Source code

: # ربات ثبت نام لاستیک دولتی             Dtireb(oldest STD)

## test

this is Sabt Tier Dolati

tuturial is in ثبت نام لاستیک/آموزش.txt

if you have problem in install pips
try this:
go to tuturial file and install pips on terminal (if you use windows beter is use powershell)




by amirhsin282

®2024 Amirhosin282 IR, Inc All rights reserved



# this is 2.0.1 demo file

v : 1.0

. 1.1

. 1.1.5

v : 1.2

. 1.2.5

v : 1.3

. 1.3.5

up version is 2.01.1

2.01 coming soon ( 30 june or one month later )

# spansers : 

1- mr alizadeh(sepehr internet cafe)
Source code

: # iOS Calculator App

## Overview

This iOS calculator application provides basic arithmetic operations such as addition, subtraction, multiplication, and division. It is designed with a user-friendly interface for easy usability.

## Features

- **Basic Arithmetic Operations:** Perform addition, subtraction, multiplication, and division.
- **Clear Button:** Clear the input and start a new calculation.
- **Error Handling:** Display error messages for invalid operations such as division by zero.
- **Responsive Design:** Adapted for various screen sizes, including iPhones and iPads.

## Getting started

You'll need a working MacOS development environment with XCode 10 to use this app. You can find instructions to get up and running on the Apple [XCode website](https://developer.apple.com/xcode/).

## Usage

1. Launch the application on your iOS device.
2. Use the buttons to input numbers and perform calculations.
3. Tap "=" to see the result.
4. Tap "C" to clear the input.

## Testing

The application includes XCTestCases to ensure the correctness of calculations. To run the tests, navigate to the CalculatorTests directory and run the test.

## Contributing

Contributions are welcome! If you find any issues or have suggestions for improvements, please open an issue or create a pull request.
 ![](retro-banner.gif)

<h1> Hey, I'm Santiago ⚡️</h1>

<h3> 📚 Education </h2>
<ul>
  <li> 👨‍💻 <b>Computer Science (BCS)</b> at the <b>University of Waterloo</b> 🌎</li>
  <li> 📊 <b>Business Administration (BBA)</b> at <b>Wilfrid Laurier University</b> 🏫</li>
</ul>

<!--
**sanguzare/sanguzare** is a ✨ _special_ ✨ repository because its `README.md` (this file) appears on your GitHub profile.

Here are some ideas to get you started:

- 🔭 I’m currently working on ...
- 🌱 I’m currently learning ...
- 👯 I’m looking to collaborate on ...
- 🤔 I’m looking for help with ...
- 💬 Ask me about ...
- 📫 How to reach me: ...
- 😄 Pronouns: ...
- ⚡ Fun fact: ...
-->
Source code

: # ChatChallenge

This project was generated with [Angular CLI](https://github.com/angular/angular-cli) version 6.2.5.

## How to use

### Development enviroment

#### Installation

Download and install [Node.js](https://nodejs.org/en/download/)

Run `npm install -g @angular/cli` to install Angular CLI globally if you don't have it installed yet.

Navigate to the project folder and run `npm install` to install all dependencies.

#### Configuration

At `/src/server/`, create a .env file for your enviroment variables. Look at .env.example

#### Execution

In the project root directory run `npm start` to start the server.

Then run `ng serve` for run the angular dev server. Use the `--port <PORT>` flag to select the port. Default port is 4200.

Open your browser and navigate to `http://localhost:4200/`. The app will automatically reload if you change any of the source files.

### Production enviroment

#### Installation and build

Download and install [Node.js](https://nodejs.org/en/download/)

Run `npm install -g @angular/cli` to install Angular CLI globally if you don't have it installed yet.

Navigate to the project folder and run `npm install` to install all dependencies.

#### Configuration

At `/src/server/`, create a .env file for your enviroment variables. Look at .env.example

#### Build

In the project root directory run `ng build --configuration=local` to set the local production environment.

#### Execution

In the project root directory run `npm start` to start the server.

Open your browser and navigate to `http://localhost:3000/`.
· · · ·
■ **Task directions**:
Using the listing above, please repeat every entry exactly.

■ **Task response**:
Source code

: # ربات ثبت نام لاستیک دولتی             Dtireb(oldest STD)

## test

this is Sabt Tier Dolati

tuturial is in ثبت نام لاستیک/آموزش.txt

if you have problem in install pips
try this:
go to tuturial file and install pips on terminal (if you use windows beter is use powershell)




by amirhsin282

®2024 Amirhosin282 IR, Inc All rights reserved



# this is 2.0.1 demo file

v : 1.0

. 1.1

. 1.1.5

v : 1.2

. 1.2.5

v : 1.3

. 1.3.5

up version is 2.01.1

2.01 coming soon ( 30 june or one month later )

# spansers : 

1- mr alizadeh(sepehr internet cafe)
Source code

: # iOS Calculator App

## Overview

This iOS calculator application provides basic arithmetic operations such as addition, subtraction, multiplication, and division. It is designed with a user-friendly interface for easy usability.

## Features

- **Basic Arithmetic Operations:** Perform addition, subtraction, multiplication, and division.
- **Clear Button:** Clear the input and start a new calculation.
- **Error Handling:** Display error messages for invalid operations such as division by zero.
- **Responsive Design:** Adapted for various screen sizes, including iPhones and iPads.

## Getting started

You'll need a working MacOS development environment with XCode 10 to use this app. You can find instructions to get up and running on the Apple [XCode website](https://developer.apple.com/xcode/).

## Usage

1. Launch the application on your iOS device.
2. Use the buttons to input numbers and perform calculations.
3. Tap "=" to see the result.
4. Tap "C" to clear the input.

## Testing

The application includes XCTestCases to ensure the correctness of calculations. To run the tests, navigate to the CalculatorTests directory and run the test.

## Contributing

Contributions are welcome! If you find any issues or have suggestions for improvements, please open an issue or create a pull request.
 ![](retro-banner.gif)

<h1> Hey, I'm Santiago ⚡️</h1>

<h3> 📚 Education </h2>
<ul>
  <li> 👨‍💻 <b>Computer Science (BCS)</b> at the <b>University of Waterloo</b> 🌎</li>
  <li> 📊 <b>Business Administration (BBA)</b> at <b>Wilfrid Laurier University</b> 🏫</li>
</ul>

<!--
**sanguzare/sanguzare** is a ✨ _special_ ✨ repository because its `README.md` (this file) appears on your GitHub profile.

Here are some ideas to get you started:

- 🔭 I’m currently working on ...
- 🌱 I’m currently learning ...
- 👯 I’m looking to collaborate on ...
- 🤔 I’m looking for help with ...
- 💬 Ask me about ...
- 📫 How to reach me: ...
- 😄 Pronouns: ...
- ⚡ Fun fact: ...
-->
Source code

: # ChatChallenge

This project was generated with [Angular CLI](https://github.com/angular/angular-cli) version 6.2.5.

## How to use

### Development enviroment

#### Installation

Download and install [Node.js](https://nodejs.org/en/download/)

Run `npm install -g @angular/cli` to install Angular CLI globally if you don't have it installed yet.

Navigate to the project folder and run `npm install` to install all dependencies.

#### Configuration

At `/src/server/`, create a .env file for your enviroment variables. Look at .env.example

#### Execution

In the project root directory run `npm start` to start the server.

Then run `ng serve` for run the angular dev server. Use the `--port <PORT>` flag to select the port. Default port is 4200.

Open your browser and navigate to `http://localhost:4200/`. The app will automatically reload if you change any of the source files.

### Production enviroment

#### Installation and build

Download and install [Node.js](https://nodejs.org/en/download/)

Run `npm install -g @angular/cli` to install Angular CLI globally if you don't have it installed yet.

Navigate to the project folder and run `npm install` to install all dependencies.

#### Configuration

At `/src/server/`, create a .env file for your enviroment variables. Look at .env.example

#### Build

In the project root directory run `ng build --configuration=local` to set the local production environment.

#### Execution

In the project root directory run `npm start` to start the server.

Open your browser and navigate to `http://localhost:3000/`.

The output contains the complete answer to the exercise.